2020 Porsche Turbo S chassis

Even more impressive than the pure driving performance is how the car follows the driver’s commands. The steering response is impeccable, especially at super high speeds, always razor sharp. And this is exactly the dangerous thing about the 911 Turbo S. At first glance it doesn’t feel so crass, because the car always remains super controllable. Almost foolproof and yet not recommended for idiots.

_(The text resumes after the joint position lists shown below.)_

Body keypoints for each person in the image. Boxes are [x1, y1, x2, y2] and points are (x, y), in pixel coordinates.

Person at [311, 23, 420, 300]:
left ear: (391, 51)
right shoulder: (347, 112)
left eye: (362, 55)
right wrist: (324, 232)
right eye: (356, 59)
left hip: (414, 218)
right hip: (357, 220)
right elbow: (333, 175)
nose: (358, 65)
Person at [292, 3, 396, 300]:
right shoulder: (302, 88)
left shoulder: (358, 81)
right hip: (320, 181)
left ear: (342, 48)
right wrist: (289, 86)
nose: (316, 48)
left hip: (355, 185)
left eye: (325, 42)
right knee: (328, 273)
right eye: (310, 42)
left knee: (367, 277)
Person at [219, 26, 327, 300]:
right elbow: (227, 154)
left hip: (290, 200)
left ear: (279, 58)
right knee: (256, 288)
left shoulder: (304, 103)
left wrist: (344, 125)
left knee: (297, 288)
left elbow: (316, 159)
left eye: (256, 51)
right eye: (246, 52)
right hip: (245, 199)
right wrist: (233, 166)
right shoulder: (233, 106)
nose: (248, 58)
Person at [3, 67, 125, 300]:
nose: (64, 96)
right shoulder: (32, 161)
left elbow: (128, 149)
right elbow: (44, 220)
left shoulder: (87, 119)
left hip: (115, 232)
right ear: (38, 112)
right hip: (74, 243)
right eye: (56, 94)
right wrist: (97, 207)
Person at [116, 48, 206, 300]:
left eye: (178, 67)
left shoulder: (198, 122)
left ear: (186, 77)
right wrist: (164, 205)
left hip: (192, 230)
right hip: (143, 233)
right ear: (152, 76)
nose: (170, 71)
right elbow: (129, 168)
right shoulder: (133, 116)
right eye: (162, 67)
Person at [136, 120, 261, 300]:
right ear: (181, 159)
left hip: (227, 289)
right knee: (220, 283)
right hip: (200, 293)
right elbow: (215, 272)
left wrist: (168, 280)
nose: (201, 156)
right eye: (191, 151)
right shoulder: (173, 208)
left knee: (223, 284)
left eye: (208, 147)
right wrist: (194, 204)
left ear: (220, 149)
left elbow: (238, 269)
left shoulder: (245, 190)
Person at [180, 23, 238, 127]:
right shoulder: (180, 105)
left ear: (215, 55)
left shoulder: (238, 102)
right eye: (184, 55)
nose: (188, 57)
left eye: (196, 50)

Turbo S (992) ceramic brake

And if you overdo it a bit with the throttle, the Porsche Carbon Ceramic Brake, or PCCB for short, is always a guarantee. It bites, a little bit temperature provided, always biting. So you can decelerate even faster than you have just accelerated. Braked down from 200 km/h to zero, the Turbo S stops in 4.5 seconds. As a reminder, it took almost 9 seconds to reach 200. So it decelerates faster than it accelerates. An awesome performance in my opinion. We tested that in our video.

New Turbo S 2020 price

If you ask for the price of a 911 Turbo S in 2020, then you (unfortunately) don’t earn enough. Because this sports car has its proud price. It costs 218,212 Euros in Germany with the usual local taxes. In some regions of Germany and in other countries you don’t even have to pay that much for a house, but that’s life. The test car that I was allowed to drive even cost 234,000 Euros with all extras. Expensive but I think it was worth every penny.